Bray has been traveling to New Orleans, where Williams first signed his name as “Tennessee” at a local guesthouse, each March for 17 years to participate in the Tennessee Williams Scholars Conference, of which he is the founding director. Bray also serves on the programming committee and appears on panels for the annual Tennessee Williams/New Orleans Literary Festival. He has written two books and dozens of articles about Williams, and since 1998 has served as the founding editor of the Tennessee Williams Annual Review.
This year’s events blended scholarship and entertainment. During the Stanley and Stella Shouting Contest, visitors reenacted the unforgettable scene from the 1951 film version of A Streetcar Named Desire when Marlon Brando bawled out his anguished “Stell-ahhh” at his wife upstairs in their apartment.

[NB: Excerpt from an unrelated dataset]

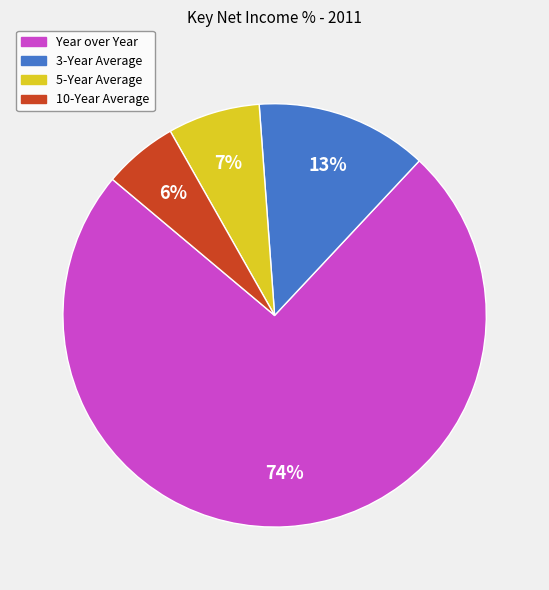

What percentage is the 3-Year Average slice, to the nearest percent?

13%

That combination is an appropriate way to celebrate the centenary of one of the most influential and popular literary figures of the 20th century -and now the 21st. Williams 100th birthday will be celebrated with events across the country, proof that his reputation continues to grow.
An academic partnership between MTSU and the Historic New Orleans Collection, which maintains the Todd collection of the Williams’ work, enables Dr. Bray to edit the Tennessee Williams Annual Review and to participate in the scholars conference and the literary festival each year.
According to Bray, William’s drama has a universal quality that transcends Southern literature or even American literature.
“Several years ago, I taught his work at a university in Rio de Janeiro while I was there on a Fulbright scholarship, and the students loved it. His drama often deals with affairs on the heart and family dysfunction, and who can’t relate to those themes?” he says.
One of the Bray’s greatest pleasures is discovering and publishing previously unpublished plays and stories, such as the one-act version of Streetcar called Interior: Panic he located in the archives of the University of Texas. Visiting the Harvard theatre archives, he found and published the last short story Williams wrote, The Negative, which was published in the TW Annual Review.
The public, it seems, can’t get enough of Tennessee Williams.
In the past year, Dr. Bray has been quoted in Smithsonian magazine, U.S. News and World Report, the New York Times, and other newspapers. He made a DVD with Criterion Films on Williams’s movie adaptions and has done a podcast from the Young Vic Theatre in London on questions surrounding The Glass Menagerie. “It’s a busy time to be a Williams specialist,” Dr. Bray says.